»Gefahr des AKW-Unfalls wird verharmlost«

Asa-Bettina Wuthenow über Informationspolitik und Wissenschaftsgläubigkeit in Japan

Die in Japan geborene Asa-Bettina Wuthenow ist Akademische Direktorin des Instituts für Japanologie an der Ruprecht-Karls-Universität in Heidelberg. Über den Einfluss der Atomkraft-Lobby und mögliche Auswirkungen der Katastrophe auf das alltägliche Leben der Japaner sprach mit ihr für ND Samuel Weber.

ND: Wie lässt sich die aktuelle Situation in Japan beschreiben?
Wuthenow: Im Katastrophengebiet sind die Zerstörungen immens. Viele Menschen werden wahrscheinlich langfristig oder für immer ihre Heimat verloren haben. Japans Regierung erwägt, große Teile des vom Tsunami betroffenen Gebietes aufzugeben. Die Japaner sind untereinander sehr solidarisch. Bei der Katastrophe im AKW scheiden sich aber die Geister. Das ist ein Politikum und deswegen unweigerlich mit gegensätzlichen politischen Stellungnahmen verbunden.

Gibt es auch Panik?
Nein, es gibt vor allem keine Massenpanik.
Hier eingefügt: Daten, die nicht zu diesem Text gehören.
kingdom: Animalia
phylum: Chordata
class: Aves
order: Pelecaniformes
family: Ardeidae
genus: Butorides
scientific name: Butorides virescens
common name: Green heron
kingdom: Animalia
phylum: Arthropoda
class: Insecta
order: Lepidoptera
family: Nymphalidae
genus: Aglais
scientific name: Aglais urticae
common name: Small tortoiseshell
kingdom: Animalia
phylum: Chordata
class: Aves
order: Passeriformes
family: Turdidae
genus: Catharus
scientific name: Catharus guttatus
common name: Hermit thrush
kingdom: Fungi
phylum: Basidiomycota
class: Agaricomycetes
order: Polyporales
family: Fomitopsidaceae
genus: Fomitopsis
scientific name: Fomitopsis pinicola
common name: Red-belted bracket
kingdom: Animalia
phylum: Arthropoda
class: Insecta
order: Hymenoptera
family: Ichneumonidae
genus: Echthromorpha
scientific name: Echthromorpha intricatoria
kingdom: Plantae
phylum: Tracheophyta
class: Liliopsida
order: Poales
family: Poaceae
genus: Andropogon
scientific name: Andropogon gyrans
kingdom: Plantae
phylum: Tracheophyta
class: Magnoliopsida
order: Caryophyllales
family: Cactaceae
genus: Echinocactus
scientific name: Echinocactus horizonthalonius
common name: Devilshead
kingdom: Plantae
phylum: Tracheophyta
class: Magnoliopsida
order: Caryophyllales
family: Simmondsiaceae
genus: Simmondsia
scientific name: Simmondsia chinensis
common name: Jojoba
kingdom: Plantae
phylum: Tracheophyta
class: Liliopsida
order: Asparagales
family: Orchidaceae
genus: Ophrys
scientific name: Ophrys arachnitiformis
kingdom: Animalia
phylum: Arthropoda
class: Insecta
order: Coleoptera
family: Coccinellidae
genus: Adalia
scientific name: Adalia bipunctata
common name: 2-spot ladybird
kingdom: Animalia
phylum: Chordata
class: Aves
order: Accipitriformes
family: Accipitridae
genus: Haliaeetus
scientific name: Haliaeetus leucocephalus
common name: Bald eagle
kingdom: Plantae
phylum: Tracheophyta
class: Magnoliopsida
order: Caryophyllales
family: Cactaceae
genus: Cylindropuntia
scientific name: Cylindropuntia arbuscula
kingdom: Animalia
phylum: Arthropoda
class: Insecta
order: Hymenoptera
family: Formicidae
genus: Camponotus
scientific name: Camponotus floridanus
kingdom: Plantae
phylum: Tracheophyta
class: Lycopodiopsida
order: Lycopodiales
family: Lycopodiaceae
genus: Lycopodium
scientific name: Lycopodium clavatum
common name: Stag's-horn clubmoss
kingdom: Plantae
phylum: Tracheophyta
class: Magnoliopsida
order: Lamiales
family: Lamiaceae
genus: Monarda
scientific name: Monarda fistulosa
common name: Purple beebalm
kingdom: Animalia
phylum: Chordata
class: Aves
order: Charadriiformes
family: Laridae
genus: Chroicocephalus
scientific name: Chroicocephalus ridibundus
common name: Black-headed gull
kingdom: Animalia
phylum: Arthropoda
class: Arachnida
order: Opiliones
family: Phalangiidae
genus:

Die Sorge wächst, ob wirklich alles so unbedenklich ist oder ob man richtig informiert wird. Einzelne verlassen den Großraum Tokio wegen des AKW-Störfalls. Diejenigen, die Arbeit haben, können aber nicht einfach ihren Arbeitsplatz verlassen. Das Pflichtgefühl gegenüber dem Arbeitgeber und den Kollegen ist sehr stark.

Wie erklären Sie sich die widersprüchliche ...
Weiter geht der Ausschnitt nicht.